Table_1_Treatment of Rheumatoid Arthritis Using Combination of Methotrexate and Tripterygium Glycosides Tablets—A Quantitative Plasma Pharmacochemical and Pseudotargeted Metabolomic Approach.docx

Rheumatoid arthritis (RA) is a chronic inflammatory disease characterized by chronic destructive synovitis and is associated with progressive disability, systemic difficulties, premature death, and socioeconomic costs. Early intervention with disease-modifying antirheumatic drugs (DMARDs) like methotrexate (MTX) and its combination regimen would provide obvious benefits to patients, healthcare systems and society. MTX and tripterygium glycosides tablets (TGTS) are most frequently prescribed medicines for RA, and the combination of them occurs frequently in anti-RA prescriptions. While the underlying combination mechanisms and the affected variation of drug blood level remain unclear.
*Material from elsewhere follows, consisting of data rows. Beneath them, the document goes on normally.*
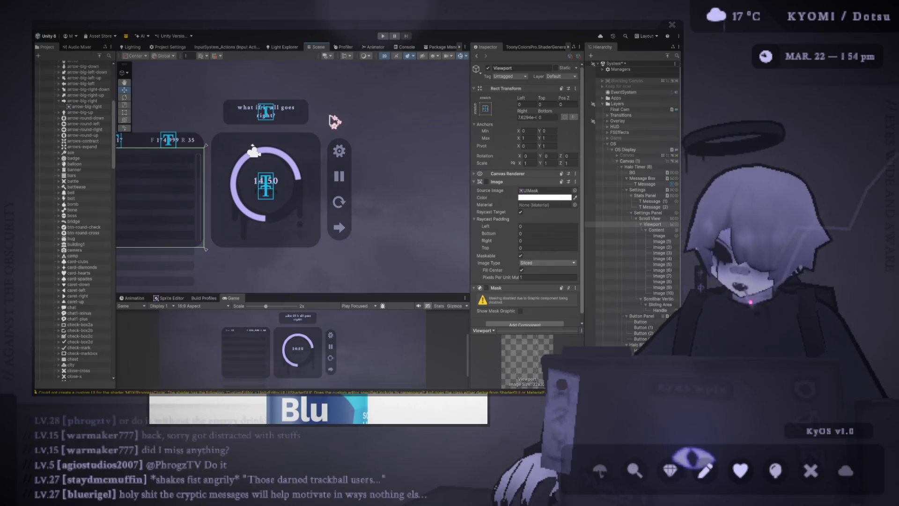
{"action": "mouse_move", "coordinate": [327, 128]}
{"action": "left_mouse_down"}
{"action": "mouse_move", "coordinate": [191, 176]}
{"action": "mouse_move", "coordinate": [201, 176]}
{"action": "left_mouse_up"}
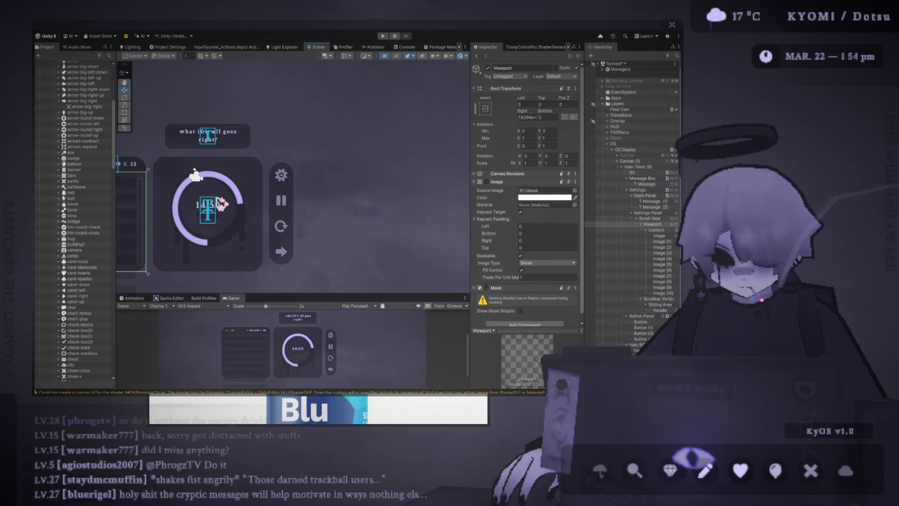
{"action": "scroll", "coordinate": [216, 201], "scroll_direction": "up", "scroll_amount": 3}
{"action": "left_click", "coordinate": [276, 165]}
{"action": "left_click", "coordinate": [460, 56]}
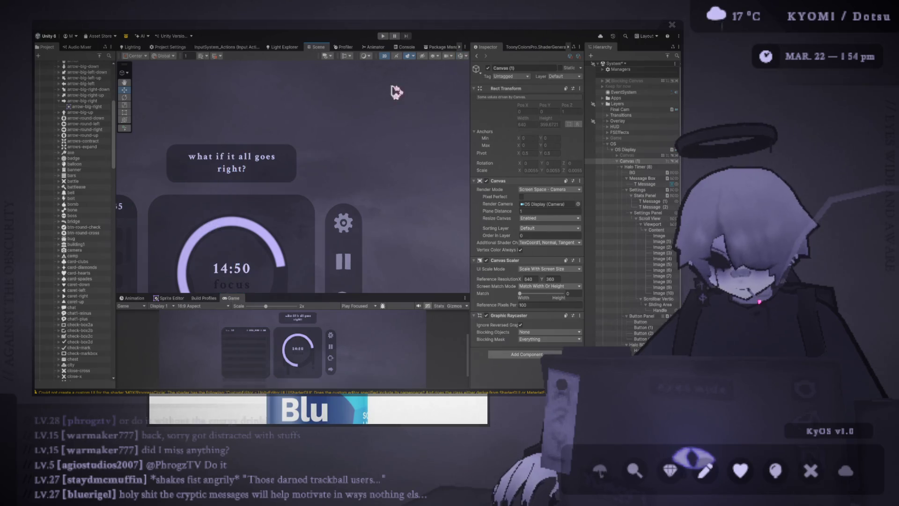
{"action": "scroll", "coordinate": [315, 180], "scroll_direction": "up", "scroll_amount": 2}
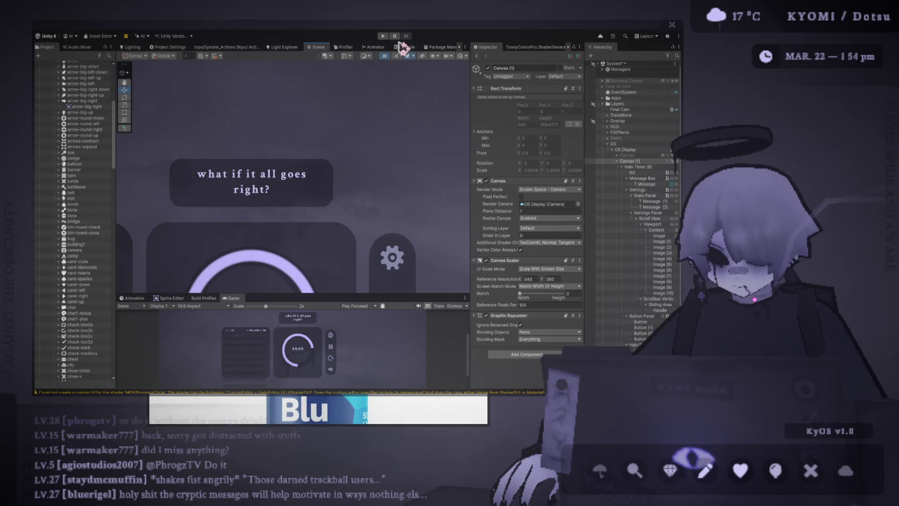
{"action": "scroll", "coordinate": [315, 171], "scroll_direction": "down", "scroll_amount": 3}
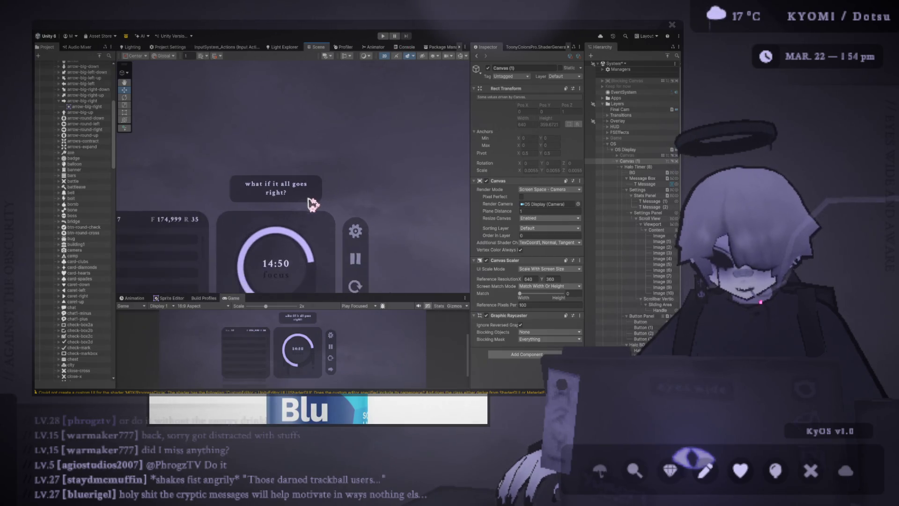
{"action": "left_click_drag", "start_coordinate": [311, 201], "coordinate": [271, 161]}
{"action": "scroll", "coordinate": [272, 161], "scroll_direction": "down", "scroll_amount": 3}
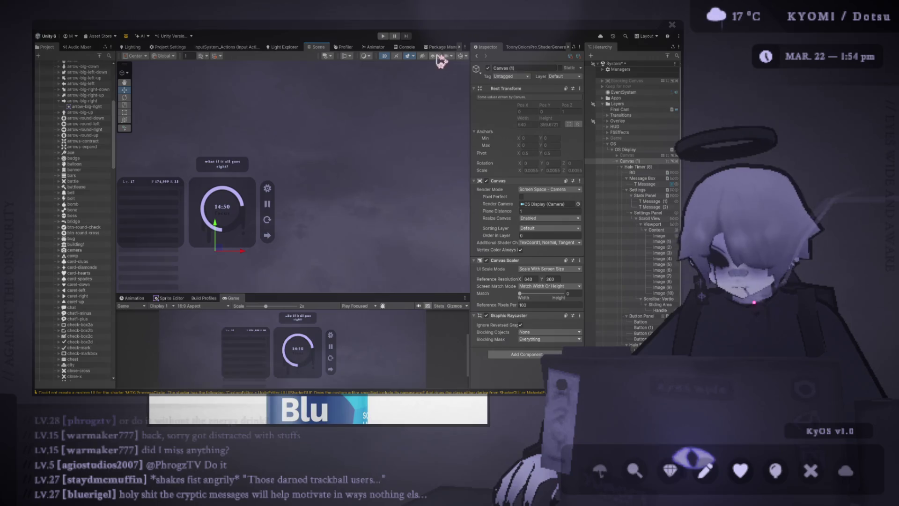
{"action": "scroll", "coordinate": [275, 137], "scroll_direction": "down", "scroll_amount": 2}
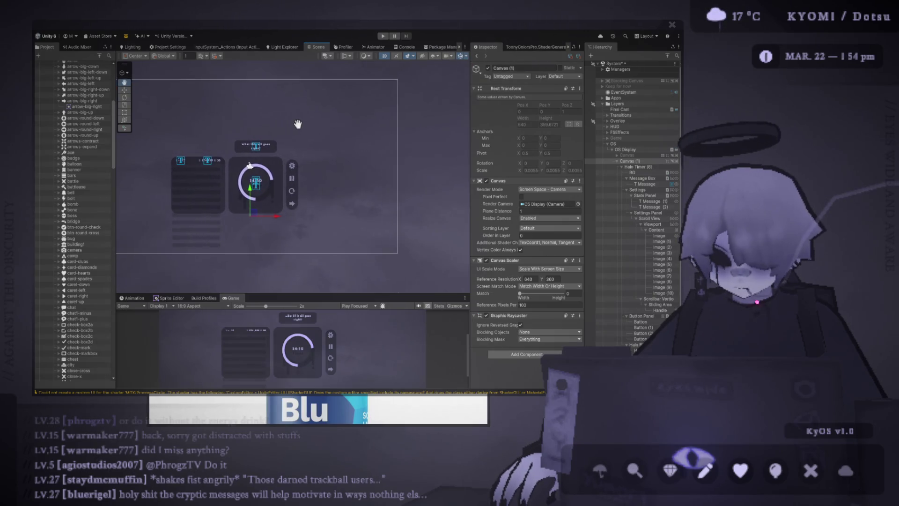
{"action": "scroll", "coordinate": [224, 256], "scroll_direction": "up", "scroll_amount": 3}
{"action": "left_click_drag", "start_coordinate": [223, 257], "coordinate": [296, 265]}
According to the American College of Rheumatology criteria for improvement, clinical evaluation following three treatment groups (i.e., MTX and TGTS mono- and combined groups) were carried out at baseline and at the end of 12 weeks in a randomized controlled clinical trial. To monitor the affected variation of drug blood level and perturbation of metabolites caused by MTX plus TGTS combined to treat active RA, the collected plasma samples were analyzed using RRLC-QqQ-MS and UHPLC-QE Orbitrap HRMS instruments. As a result, 39 metabolites including 7 MTX-related metabolites, 13 TGTS-related migratory ingredients and 19 characteristic endogenous metabolites, were quantitatively determined in plasma samples of RA patients after oral administration. The potential mechanism of MTX and TGTS combination were preliminarily elucidated on the aspect of clinical biochemical test indicators integrated with quantitative plasma pharmacochemistry and the pseudotargeted metabolomics.